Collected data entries

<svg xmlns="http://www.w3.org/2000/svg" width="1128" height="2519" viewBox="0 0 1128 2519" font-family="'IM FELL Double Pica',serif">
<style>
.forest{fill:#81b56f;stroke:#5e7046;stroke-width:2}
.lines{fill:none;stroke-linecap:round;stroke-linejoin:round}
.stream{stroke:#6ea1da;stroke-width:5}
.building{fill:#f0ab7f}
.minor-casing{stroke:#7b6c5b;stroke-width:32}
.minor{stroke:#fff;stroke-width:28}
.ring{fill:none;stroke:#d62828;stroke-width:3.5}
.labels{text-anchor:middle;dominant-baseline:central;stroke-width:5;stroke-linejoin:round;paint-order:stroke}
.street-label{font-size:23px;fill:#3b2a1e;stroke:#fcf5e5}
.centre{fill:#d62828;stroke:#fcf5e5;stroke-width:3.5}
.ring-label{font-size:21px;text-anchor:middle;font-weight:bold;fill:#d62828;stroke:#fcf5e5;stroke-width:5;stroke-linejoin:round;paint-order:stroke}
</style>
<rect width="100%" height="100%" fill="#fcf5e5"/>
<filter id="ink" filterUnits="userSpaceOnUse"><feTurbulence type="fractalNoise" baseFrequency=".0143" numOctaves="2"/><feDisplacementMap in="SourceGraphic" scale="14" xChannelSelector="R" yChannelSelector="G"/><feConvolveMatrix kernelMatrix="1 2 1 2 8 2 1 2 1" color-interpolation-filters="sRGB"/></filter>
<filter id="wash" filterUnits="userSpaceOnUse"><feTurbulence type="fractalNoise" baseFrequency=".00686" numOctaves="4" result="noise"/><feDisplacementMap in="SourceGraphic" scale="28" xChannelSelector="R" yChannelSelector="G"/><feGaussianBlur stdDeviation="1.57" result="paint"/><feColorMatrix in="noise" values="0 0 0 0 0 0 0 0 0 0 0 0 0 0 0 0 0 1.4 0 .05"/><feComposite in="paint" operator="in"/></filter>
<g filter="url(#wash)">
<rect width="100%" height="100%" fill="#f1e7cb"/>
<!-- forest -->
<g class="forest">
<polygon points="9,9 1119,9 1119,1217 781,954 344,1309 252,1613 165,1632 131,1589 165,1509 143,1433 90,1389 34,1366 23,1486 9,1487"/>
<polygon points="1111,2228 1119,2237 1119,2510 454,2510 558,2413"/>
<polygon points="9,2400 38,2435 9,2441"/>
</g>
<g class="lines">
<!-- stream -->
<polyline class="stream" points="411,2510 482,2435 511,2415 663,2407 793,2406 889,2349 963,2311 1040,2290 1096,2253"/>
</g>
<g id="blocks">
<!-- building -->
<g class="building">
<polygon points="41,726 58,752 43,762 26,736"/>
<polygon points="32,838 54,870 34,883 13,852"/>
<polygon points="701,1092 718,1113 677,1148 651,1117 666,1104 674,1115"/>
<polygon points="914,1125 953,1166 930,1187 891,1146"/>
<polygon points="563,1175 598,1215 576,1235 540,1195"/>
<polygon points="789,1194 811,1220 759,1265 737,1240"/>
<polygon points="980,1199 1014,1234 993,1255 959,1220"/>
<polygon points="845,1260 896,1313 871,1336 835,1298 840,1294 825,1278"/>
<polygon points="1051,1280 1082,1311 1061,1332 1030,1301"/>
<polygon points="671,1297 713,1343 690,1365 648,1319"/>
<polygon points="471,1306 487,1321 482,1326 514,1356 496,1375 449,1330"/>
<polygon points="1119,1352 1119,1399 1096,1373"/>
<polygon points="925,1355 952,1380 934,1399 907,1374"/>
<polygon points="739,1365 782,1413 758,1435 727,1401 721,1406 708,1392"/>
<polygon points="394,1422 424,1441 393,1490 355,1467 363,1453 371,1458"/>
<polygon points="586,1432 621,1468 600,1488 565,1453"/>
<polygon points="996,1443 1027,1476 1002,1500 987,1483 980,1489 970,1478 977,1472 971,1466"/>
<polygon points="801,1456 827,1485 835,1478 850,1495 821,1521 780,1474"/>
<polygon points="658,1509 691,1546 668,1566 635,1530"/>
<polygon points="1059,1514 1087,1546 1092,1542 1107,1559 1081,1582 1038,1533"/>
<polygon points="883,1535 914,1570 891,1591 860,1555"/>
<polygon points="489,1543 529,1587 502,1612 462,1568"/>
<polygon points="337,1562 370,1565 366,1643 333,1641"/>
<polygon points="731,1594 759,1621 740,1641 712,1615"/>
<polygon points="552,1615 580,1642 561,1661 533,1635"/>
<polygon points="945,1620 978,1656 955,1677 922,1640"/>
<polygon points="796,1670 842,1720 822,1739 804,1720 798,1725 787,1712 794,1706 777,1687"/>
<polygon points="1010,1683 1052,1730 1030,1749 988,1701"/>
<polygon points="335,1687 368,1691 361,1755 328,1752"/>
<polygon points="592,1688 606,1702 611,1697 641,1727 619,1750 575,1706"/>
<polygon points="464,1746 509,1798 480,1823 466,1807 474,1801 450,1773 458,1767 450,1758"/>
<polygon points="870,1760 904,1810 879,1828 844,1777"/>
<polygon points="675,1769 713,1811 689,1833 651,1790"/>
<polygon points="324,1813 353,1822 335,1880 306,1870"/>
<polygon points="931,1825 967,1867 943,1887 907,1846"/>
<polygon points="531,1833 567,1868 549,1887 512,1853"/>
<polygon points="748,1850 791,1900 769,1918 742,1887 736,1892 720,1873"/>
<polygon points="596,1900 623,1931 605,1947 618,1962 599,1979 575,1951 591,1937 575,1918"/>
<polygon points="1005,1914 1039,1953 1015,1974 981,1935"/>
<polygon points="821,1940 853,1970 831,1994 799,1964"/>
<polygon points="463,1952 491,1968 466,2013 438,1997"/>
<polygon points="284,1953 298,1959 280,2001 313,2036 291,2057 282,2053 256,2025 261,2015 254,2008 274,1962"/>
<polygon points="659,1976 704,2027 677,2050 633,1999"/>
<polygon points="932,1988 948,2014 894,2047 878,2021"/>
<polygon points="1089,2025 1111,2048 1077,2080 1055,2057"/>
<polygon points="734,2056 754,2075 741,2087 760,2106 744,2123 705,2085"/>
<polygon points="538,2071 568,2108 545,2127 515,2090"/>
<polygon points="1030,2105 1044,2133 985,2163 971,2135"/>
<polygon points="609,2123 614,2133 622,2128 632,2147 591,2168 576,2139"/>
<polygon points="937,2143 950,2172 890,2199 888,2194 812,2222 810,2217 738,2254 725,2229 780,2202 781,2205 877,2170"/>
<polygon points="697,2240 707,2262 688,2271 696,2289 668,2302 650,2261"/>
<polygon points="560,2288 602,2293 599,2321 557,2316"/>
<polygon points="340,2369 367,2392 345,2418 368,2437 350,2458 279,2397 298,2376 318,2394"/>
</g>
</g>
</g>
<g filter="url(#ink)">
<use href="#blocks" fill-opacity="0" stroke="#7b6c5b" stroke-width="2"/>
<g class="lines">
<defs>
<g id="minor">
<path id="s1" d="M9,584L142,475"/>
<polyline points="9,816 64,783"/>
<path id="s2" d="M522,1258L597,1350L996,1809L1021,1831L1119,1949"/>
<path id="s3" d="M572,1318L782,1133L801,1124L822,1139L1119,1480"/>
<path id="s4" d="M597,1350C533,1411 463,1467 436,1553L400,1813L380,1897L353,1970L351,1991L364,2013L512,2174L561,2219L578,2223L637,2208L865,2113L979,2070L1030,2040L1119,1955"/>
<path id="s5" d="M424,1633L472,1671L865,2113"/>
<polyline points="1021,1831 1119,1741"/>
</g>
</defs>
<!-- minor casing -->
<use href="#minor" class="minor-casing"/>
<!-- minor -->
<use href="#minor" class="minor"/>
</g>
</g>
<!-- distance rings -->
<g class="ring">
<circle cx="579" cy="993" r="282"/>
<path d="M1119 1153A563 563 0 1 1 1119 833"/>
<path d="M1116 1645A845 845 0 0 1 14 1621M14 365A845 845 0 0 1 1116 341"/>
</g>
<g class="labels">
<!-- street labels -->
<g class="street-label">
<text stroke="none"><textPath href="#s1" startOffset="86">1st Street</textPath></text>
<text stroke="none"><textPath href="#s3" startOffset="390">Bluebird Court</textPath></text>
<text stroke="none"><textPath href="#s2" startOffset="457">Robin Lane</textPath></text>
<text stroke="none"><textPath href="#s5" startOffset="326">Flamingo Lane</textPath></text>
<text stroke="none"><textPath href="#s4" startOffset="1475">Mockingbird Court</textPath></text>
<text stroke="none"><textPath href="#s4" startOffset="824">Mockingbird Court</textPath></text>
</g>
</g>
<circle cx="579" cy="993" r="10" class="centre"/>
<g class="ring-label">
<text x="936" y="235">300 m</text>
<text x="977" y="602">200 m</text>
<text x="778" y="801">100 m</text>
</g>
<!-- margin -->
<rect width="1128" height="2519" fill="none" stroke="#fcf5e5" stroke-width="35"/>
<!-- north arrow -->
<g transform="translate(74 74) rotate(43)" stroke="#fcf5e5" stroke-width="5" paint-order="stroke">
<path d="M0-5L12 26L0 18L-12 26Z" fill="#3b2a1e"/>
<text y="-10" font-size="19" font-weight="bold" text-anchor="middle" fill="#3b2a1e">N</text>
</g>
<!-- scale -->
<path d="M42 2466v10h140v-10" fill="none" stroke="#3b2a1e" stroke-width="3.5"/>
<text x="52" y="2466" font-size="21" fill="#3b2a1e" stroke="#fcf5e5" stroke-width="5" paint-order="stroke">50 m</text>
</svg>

ASSIGNED TASK
Which lines of the data contain the string "wash"? Copy each of them.

WRITTEN RESPONSE
<filter id="wash" filterUnits="userSpaceOnUse"><feTurbulence type="fractalNoise" baseFrequency=".00686" numOctaves="4" result="noise"/><feDisplacementMap in="SourceGraphic" scale="28" xChannelSelector="R" yChannelSelector="G"/><feGaussianBlur stdDeviation="1.57" result="paint"/><feColorMatrix in="noise" values="0 0 0 0 0 0 0 0 0 0 0 0 0 0 0 0 0 1.4 0 .05"/><feComposite in="paint" operator="in"/></filter>
<g filter="url(#wash)">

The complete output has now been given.